I’ve always been part of a musical family, but for some reason was reluctant to take anything up myself. My mother essentially forced me into having piano lessons at primary school. Then, when I joined secondary school, she wanted me to learn something I could play in an ensemble. I was even more reluctant to do this and so, in probably the most middle-class revenge an 11 year old could think of, researched the most obscure and expensive instrument I could find; the bassoon. I certainly never became a fantastic player, but it did open up a huge library of music I’d never experienced before, and that really changed everything. The sheer scope of classical music, specifically orchestral, became my one true passion and has been ever since. 

I became restless in my last years at school as the only thing I wanted to do was music. Listening to it, mainly. Finally, I went to the University of York, in awe of all the new music that was available to me, and surrounded by so many other like-minded creative types. I stayed on to do a Masters in composition, even though the lecturers in department never really liked my style of writing (it’s excruciatingly postmodern!). They did tell me, however, ‘What you do, you do very well.’, so that’s encouraging at least... 

I started with Southbank Sinfonia in the middle of 2015 after a few months of working in a jewellery shop to pass the time and earn a bit of money. Turns out, beautiful as chunks of amber and lapis lazuli are, I still craved to be in the classical music world. I had a couple of days work experience here, and as luck would have it, a position was just opening up so I sent in my application and here I am today. Whilst most of my time is spent fiddling with excel spreadsheets, I’m openly nerdy about them, and I still find myself surrounded by creatives and fellow music nerds. So if you’re a new player reading this, and you ever want to spend a few hours discussing/sobbing over that flute solo in the last movement of Mahler’s 10th Symphony, just let me know.

Task set:
**1)** Write out the passage of the account of the writer's musical life starting with "I became restless" and going on through "encouraging at least...".
**2)** Write what comes next in the account of the writer's musical life, continuing after its final sentence.

Available data:

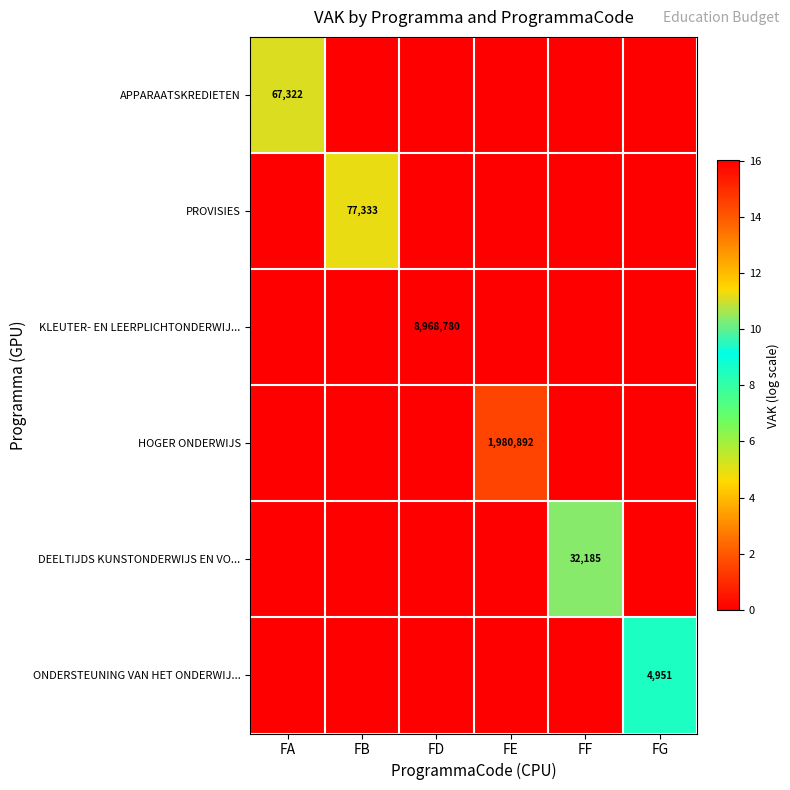

True or false: KLEUTER- EN LEERPLICHTONDERWIJ... has a value of 8968780 at FD.

True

List of answers:
**1)**
I became restless in my last years at school as the only thing I wanted to do was music. Listening to it, mainly. Finally, I went to the University of York, in awe of all the new music that was available to me, and surrounded by so many other like-minded creative types. I stayed on to do a Masters in composition, even though the lecturers in department never really liked my style of writing (it’s excruciatingly postmodern!). They did tell me, however, ‘What you do, you do very well.’, so that’s encouraging at least...

**2)**
Outside of Southbank Sinfonia, I help run an amateur ensemble the London Incidental Orchestra, that I also get to play in which is probably the best thing about it for me. I try to compose when I can but have a tendency to write for an orchestra the size of Texas so the feasibility of getting something performed is somewhat limited. I love books by Stephen King, eating family size bags of crisps all to myself, cooking for other people, and generally watching too much television.


QUICKFIRE QUESTIONS

What’s on your playlist right now?
Since seeing Thomas Adès’ The Exterminating Angel in 2017 I’ve been a little obsessed with it. There’s always some Schnittke and John Zorn going on. That and Natalie Dessay singing Mozart Concert Arias because I have a music-fetish for coloratura sopranos. I’ll send you the spotify link if you like.

What is your favourite piece of music, and why do you love it?

Oh lord. This question! All the Mahler symphonies. Can I have all of them? Though if I had to pick one, probably 6… or 10. Both pieces are spilling over with emotion and drama, and the latter is one of the few works that genuinely make me cry every time and who doesn’t love a piece with the power to do that?